* **Excerpted passage**
RAL Tier1 Operations Report for 31st October 2012

Review of Issues during the week 24th to 31st October 2012

During the afternoon of Tuesday 23rd Oct. one of the LHCb Castor headnodes showed signs of an impending significant hardware fault and was replaced with a hot spare before it failed. Following the vendor fixing the hardware the original system was swapped back in this morning (Wed 31st Oct.)
Around 04:00 there on the morning of Thursday 25th Oct. a fault was reported on the Alice VO box (lcgvo-alice). This was fixed when staff arrived at work the next morning.
Some problems with the site firewall caused short breaks in connectivity through this route on both Monday and Tuesday mornings for around 10 to 15 minutes each time. The cause of this has been understood.
The primary OPN link to CERN failed and we automatically switched to the backup around 09:15 Tuesday morning (30th). The cause was a fibre break during road works in France. The problem was fixed and we reverted to the primary link around 19:00 the same day.

Resolved Disk Server Issues

None.

Current operational status and issues

On 12th/13th June the first stage of switching ready for the work on the main site power supply took place. The work on the two transformers is expected to take until 18th December and involves powering off one half of the resilient supply for 3 months while being overhauled, then repeat with the other half. The work is running to schedule. One half of the new switchboard has been refurbished and was brought into service on 17 September.
High load observed on uplink to one of network stacks (stack 13), serving SL09 disk servers (~ 3PB of storage). Aim to resolve this at same time as network outage on 13th November.
Investigations are ongoing (e.g. using perfsonar) into asymmetric bandwidth to/from other sites, in particular we are seeing some poor outbound rates.
A fault has been found in a the card that connects the Tier1 to one of the main RAL routers ("Router A") and requires replacement. (Scheduled for 13th November).
The new EMI CREAM CEs are bedding in. Some intermittent SUM test failures are being followed up. Checks are being made for any remaining jobs that still arrive via the old glite CEs.

Ongoing Disk Server Issues

None

Notable Changes made this last week

WMS02 updated to EMI v3.3.8. This completes the updates of the three WMSs software.
The routing of network packets back from North American Tier1s (BNL, FerminLab, Triumph) has been corrected to use the OPN rather than other production networks.
30th Oct - Castor GEN instance upgraded to version 2.1.12-10. This completes the Castor 2.1.12 upgrade.

* **Short exercise 1**
Edit the rows: start at the line that has "genus: Sciurus" and go through the end of the rows, changing "common name" to "vernacular name" and keeping everything else the same. Leave the pictures out.
* **Short exercise 2**
Resume the Tier1 operations report after its last sentence.

* **Material supplied**
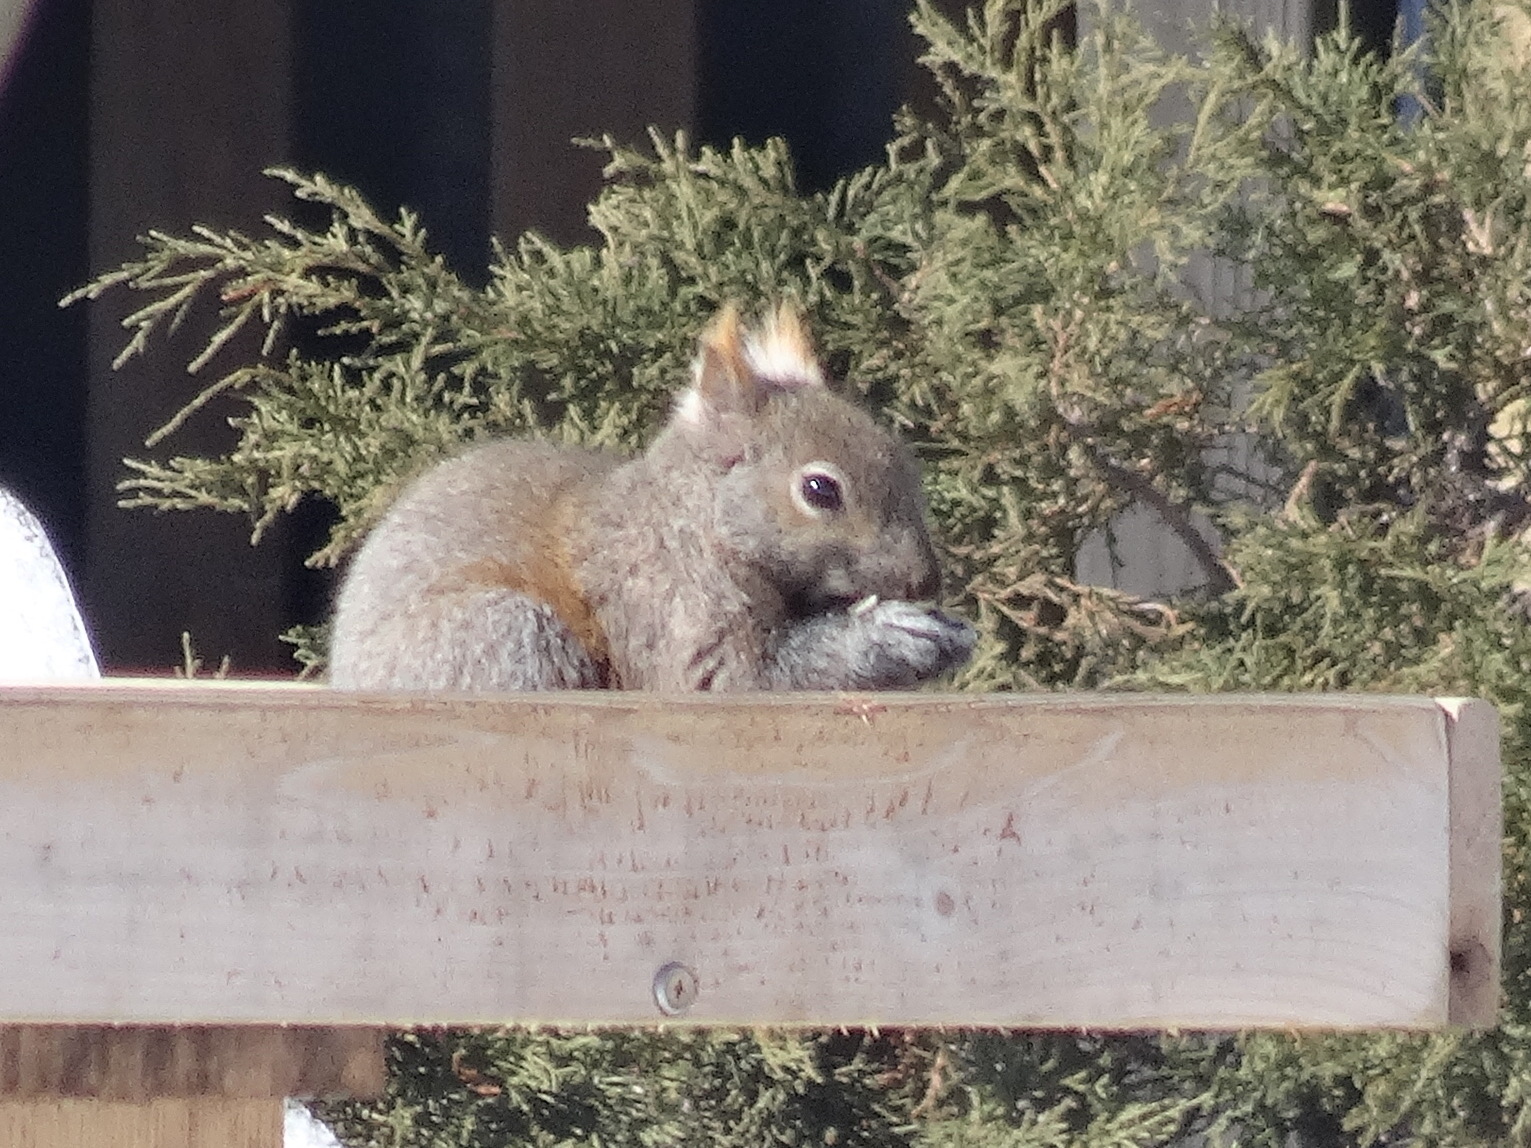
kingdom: Animalia
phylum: Chordata
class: Mammalia
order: Rodentia
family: Sciuridae
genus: Sciurus
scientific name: Sciurus carolinensis
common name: Eastern gray squirrel
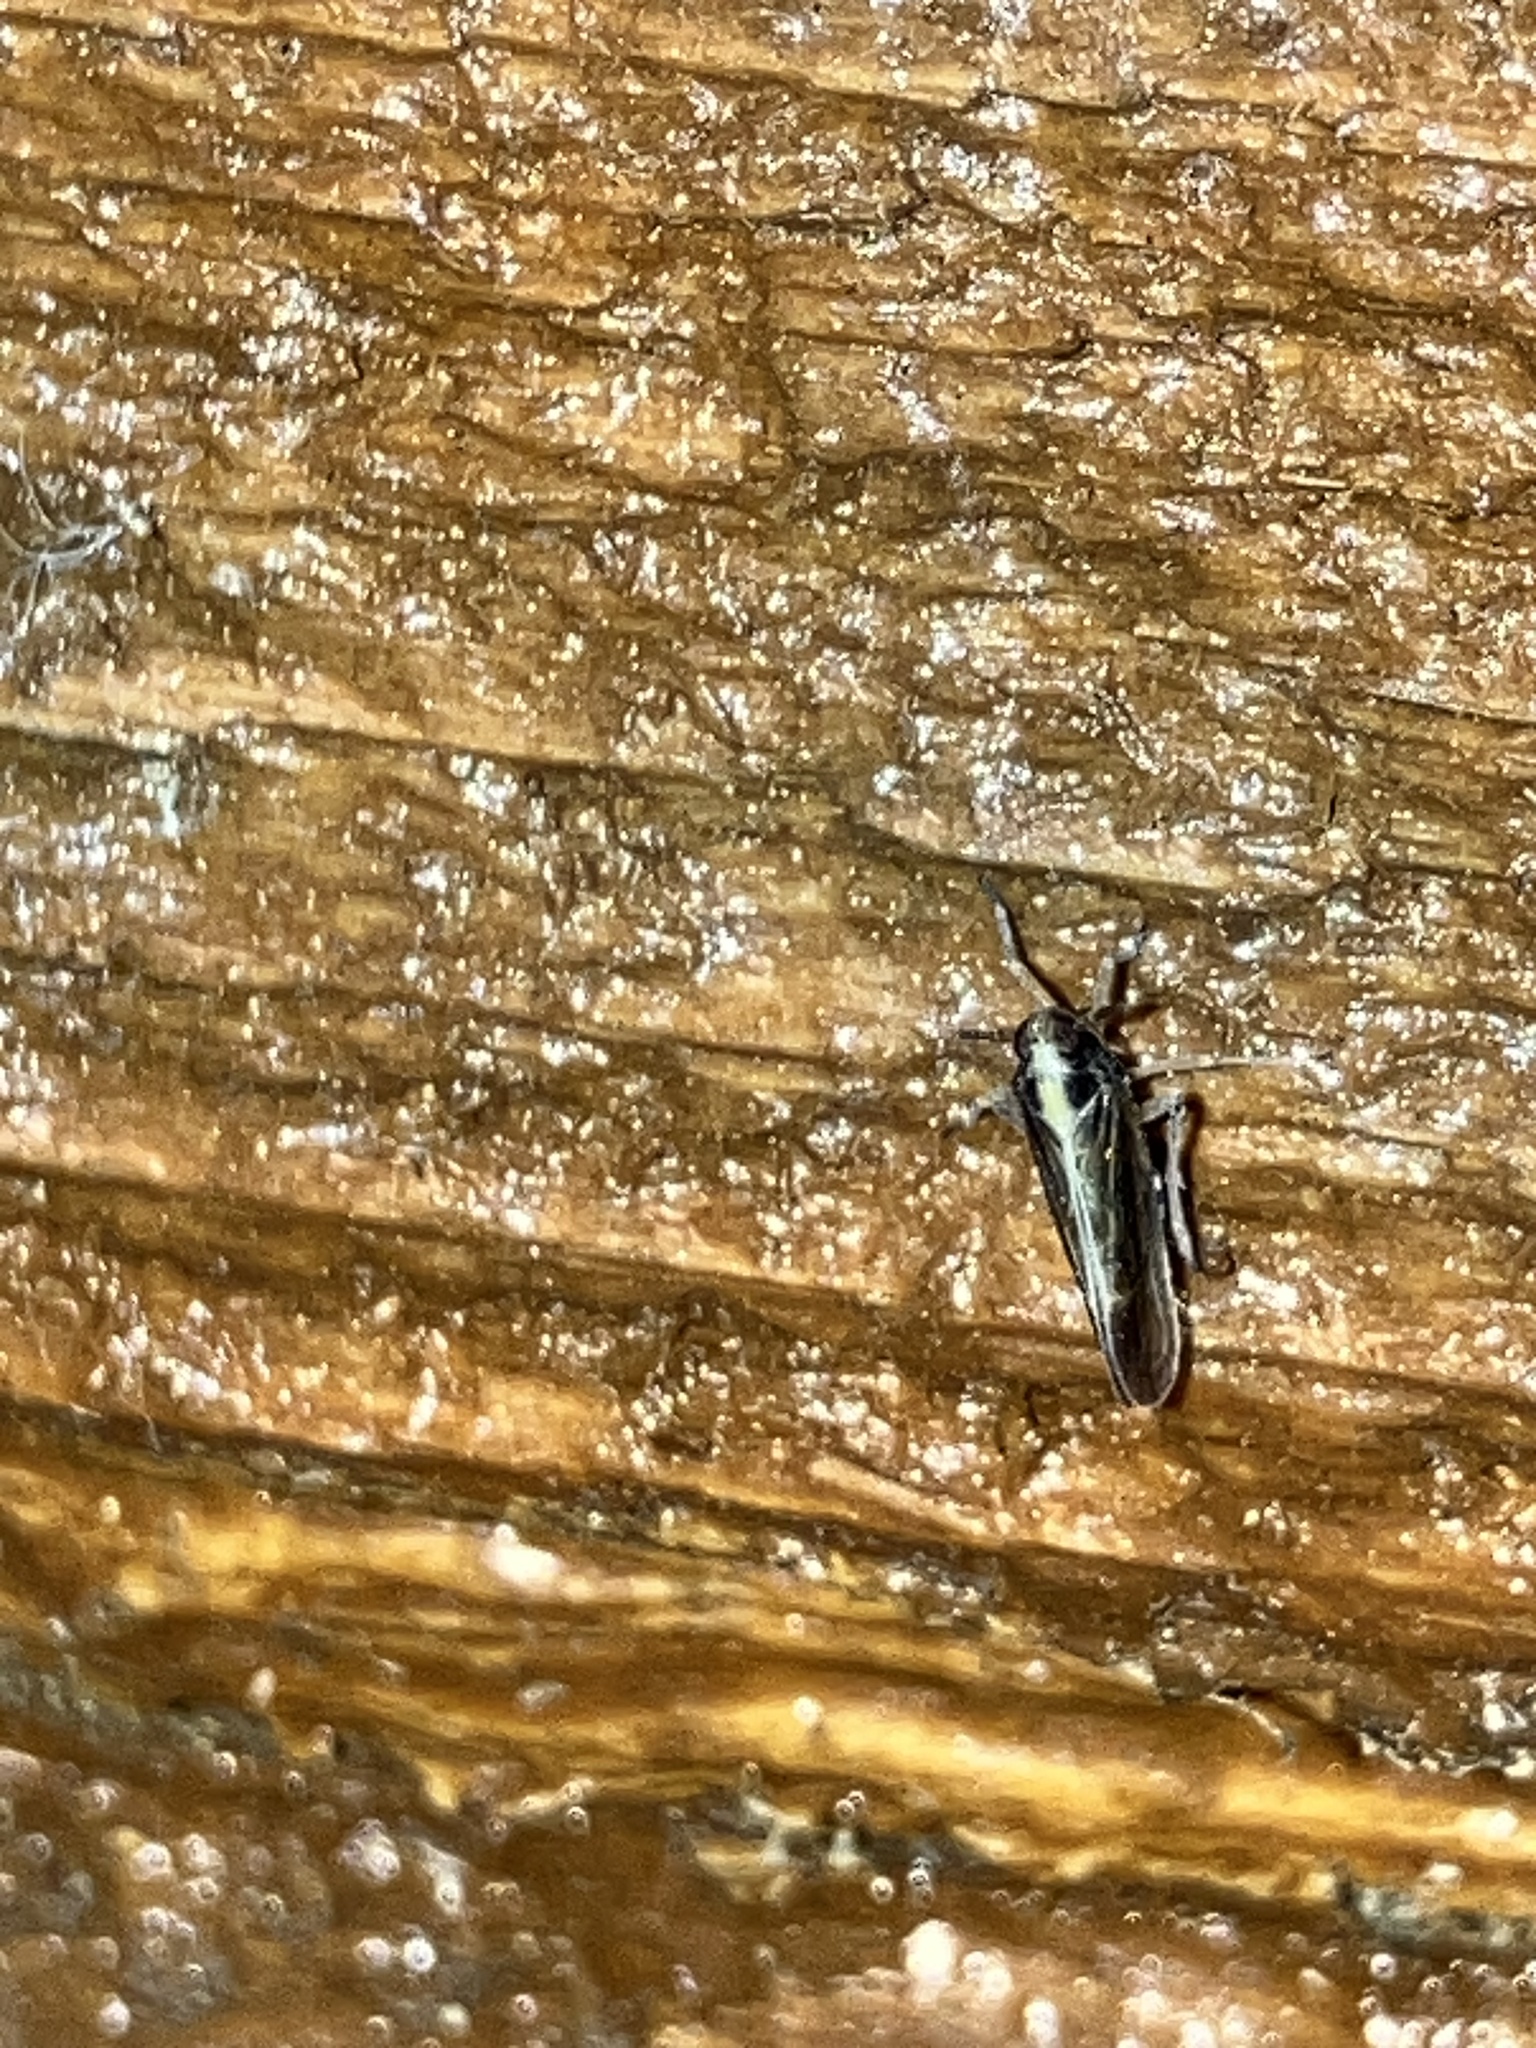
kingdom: Animalia
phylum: Arthropoda
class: Insecta
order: Hemiptera
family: Delphacidae
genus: Tarophagus
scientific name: Tarophagus colocasiae
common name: Taro planthopper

* **Written reply 1**
genus: Sciurus
scientific name: Sciurus carolinensis
vernacular name: Eastern gray squirrel
kingdom: Animalia
phylum: Arthropoda
class: Insecta
order: Hemiptera
family: Delphacidae
genus: Tarophagus
scientific name: Tarophagus colocasiae
vernacular name: Taro planthopper

* **Written reply 2**
Hyperthreading continues to run on one batch of worker nodes and will be rolled out on all suitable worker nodes once the CE changes have bedded in.
As stated before: CVMFS available for testing by non-LHC VOs (including "stratum 0" facilities).
A test queue ("gridTest") is available with (currently) four worker nodes running EMI2/SL5. In addition a further ten nodes (one from each hardware generation/batch) installed with EMI-2/SL5 are running as part of the normal batch system.
Test instance of FTS version 3 available. The non-LHC VOs that use the existing service have been enabled on it and we are looking for one of the VOs to test it.

Declared in the GOC DB

None

Advanced warning for other interventions

The following items are being discussed and are still to be formally scheduled and announced.

13th November: Intervention on network router card. Aim to use this time to also improve the stack 13 uplink and possibly carry out further tests to find the cause of the poor outbound data rates.
20th November: Intervention required on the "Essential Power Board" and transformers. (An "At Risk").

Listing by category:

Databases:
- Switch LFC/FTS/3D to new Database Infrastructure.
Castor:
- None
Networking:
- Install new Routing layer for Tier1 and update the way the Tier1 connects to the RAL network.
- Update Spine layer for Tier1 network.
- Replacement of UKLight Router.
- Addition of caching DNSs into the Tier1 network.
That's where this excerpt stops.